[DETALHES DA TAREFA]
Transcreva literalmente, do texto abaixo sobre a emissão do BIRM, tudo desde "Este acto de" até "pressupostos completamente distintos.".

E confrontando-nos com esta “realidade”, cremos que razoável e adequado não é que, após em 2012 se deferir o pedido de emissão de um novo B.I.R.M., se “volte atrás”, e, quase 10 anos depois, (em 2021, a cerca de 30 anos do seu nascimento em Macau), dando-se o “dito” por “não dito”, se venha a declarar que também esta decisão de emissão do B.I.R.M. com os elementos de identificação rectificados, esteja viciada e inquinada com o vício da nulidade.

De facto, e como – em nossa opinião, adequadamente – se entendeu no Acórdão recorrido, “ainda que se sustente que o primeiro acto de emissão de BIRM do Recorrente foi emitido com base na actividade criminosa, o certo é que, está igualmente demonstrado que posteriormente veio a ser emitido o BIRM ao Recorrente já expurgado daquela actuação e sem que se haja feito menção alguma.
Este acto de Fevereiro de 2012 de emissão do BIRM parte de pressupostos completamente distintos do acto inicial e que está na base da declaração de nulidade não sendo um acto subsequente daquele. É um acto administrativo completamente novo e que parte de pressupostos completamente distintos.
Em Fevereiro de 2012 a Administração sabia que a paternidade do
se tinha passado, esse haveria de ter sido o momento para agir em conformidade.
Contudo, o que se fez foi emitir o BIRM ao Recorrente.
A este acto não se lhe imputa vício algum e sendo válido e constitutivo de direitos para o Recorrente face ao disposto na alínea b) do nº 1 do artº 129º do CPA não pode ser livremente revogado, menos ainda declarado nulo e, se anulável fosse – o que não concedemos – há muito que se mostra ultrapassado o prazo para o efeito previsto no nº 1 do artº 130º do CPA.

[DADOS APRESENTADOS]
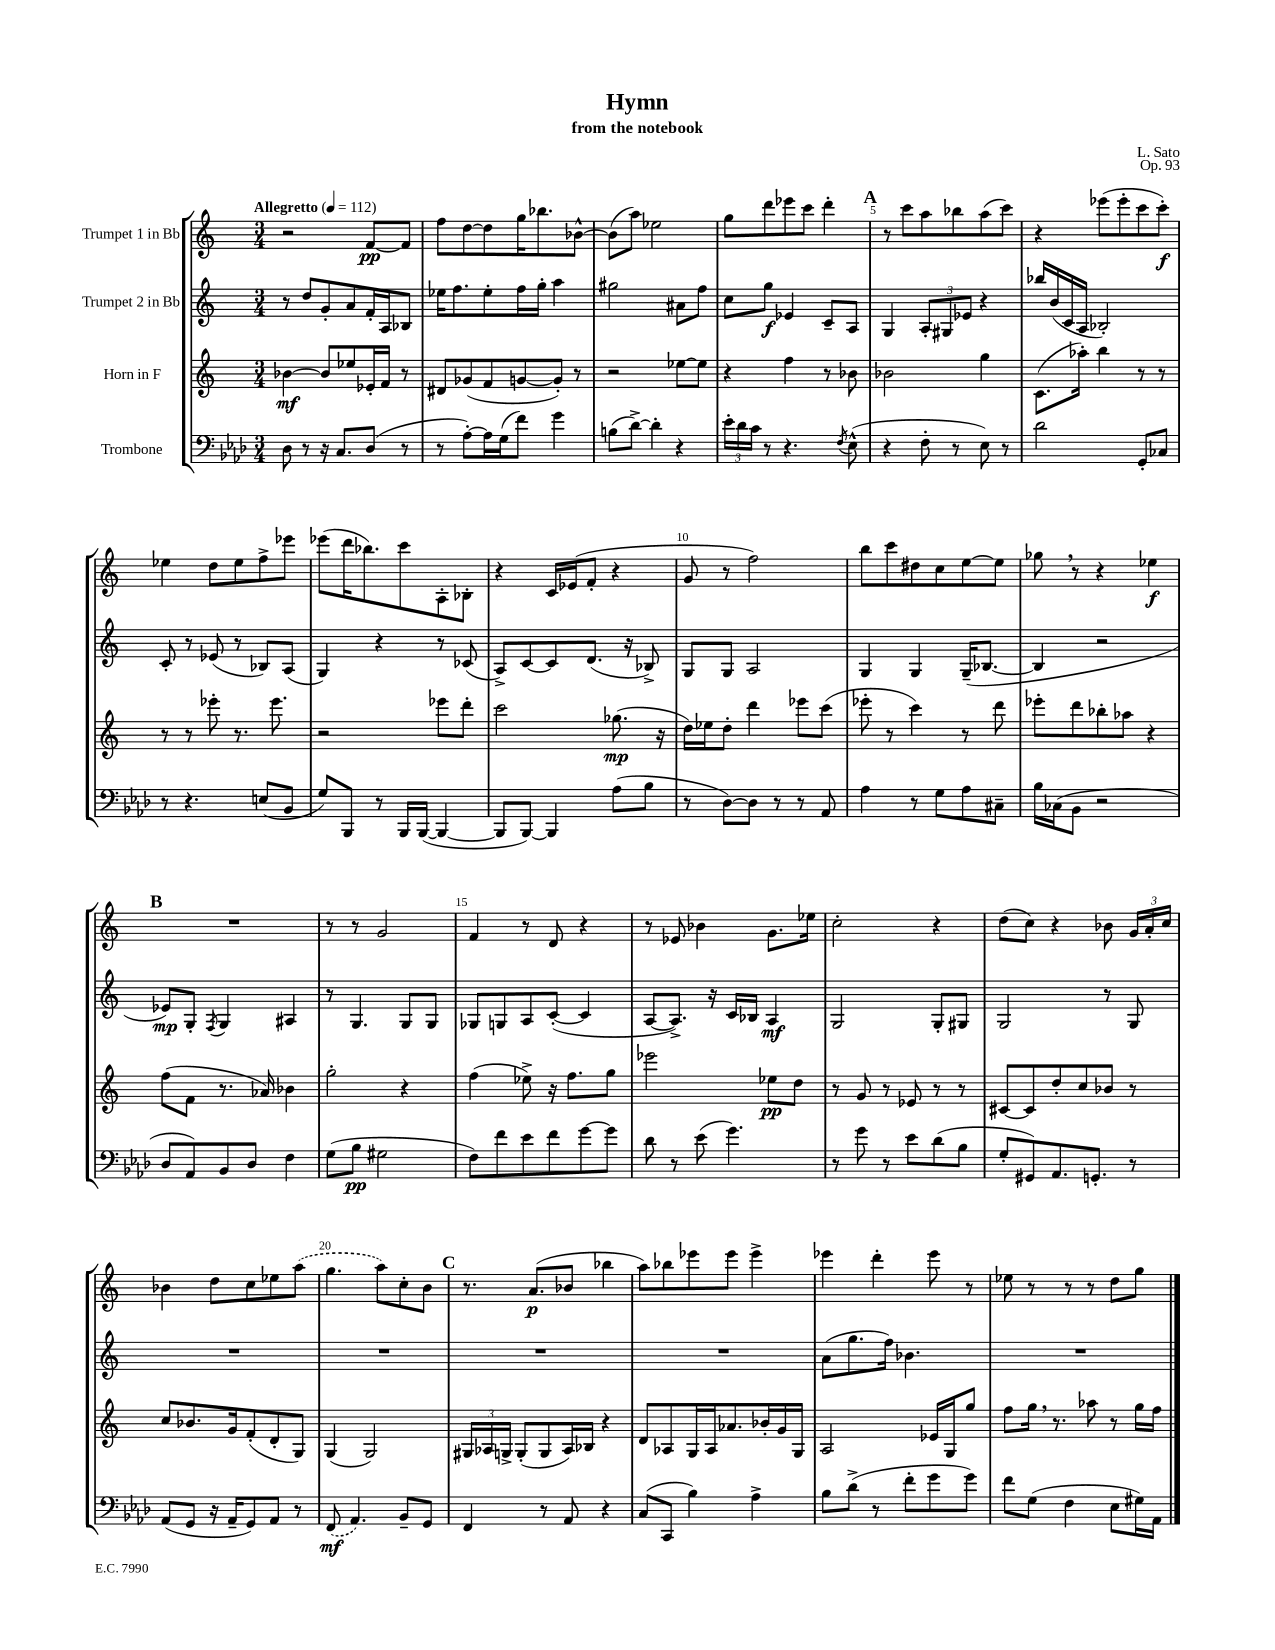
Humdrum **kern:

[RESPOSTA À TAREFA]
Este acto de Fevereiro de 2012 de emissão do BIRM parte de pressupostos completamente distintos do acto inicial e que está na base da declaração de nulidade não sendo um acto subsequente daquele. É um acto administrativo completamente novo e que parte de pressupostos completamente distintos.